**Directions for this task**
Select every line of the records below that contains the string "shown", matching case exactly.

Dataset entries
########

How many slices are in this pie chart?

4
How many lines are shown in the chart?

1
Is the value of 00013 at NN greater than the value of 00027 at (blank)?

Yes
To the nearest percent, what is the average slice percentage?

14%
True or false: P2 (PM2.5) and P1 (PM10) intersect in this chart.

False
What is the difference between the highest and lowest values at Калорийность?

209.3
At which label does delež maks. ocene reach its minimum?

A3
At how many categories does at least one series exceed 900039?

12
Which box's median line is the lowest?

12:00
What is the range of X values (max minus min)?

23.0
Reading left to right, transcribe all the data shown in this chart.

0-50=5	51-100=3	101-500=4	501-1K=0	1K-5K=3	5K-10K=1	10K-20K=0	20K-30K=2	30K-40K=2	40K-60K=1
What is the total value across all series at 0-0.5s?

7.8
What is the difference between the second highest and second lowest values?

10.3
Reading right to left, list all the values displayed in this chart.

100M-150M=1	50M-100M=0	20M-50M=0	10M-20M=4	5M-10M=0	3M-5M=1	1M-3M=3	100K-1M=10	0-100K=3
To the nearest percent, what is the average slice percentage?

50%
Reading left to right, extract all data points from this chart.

########

**Exercise solution**
How many lines are shown in the chart?
Reading left to right, transcribe all the data shown in this chart.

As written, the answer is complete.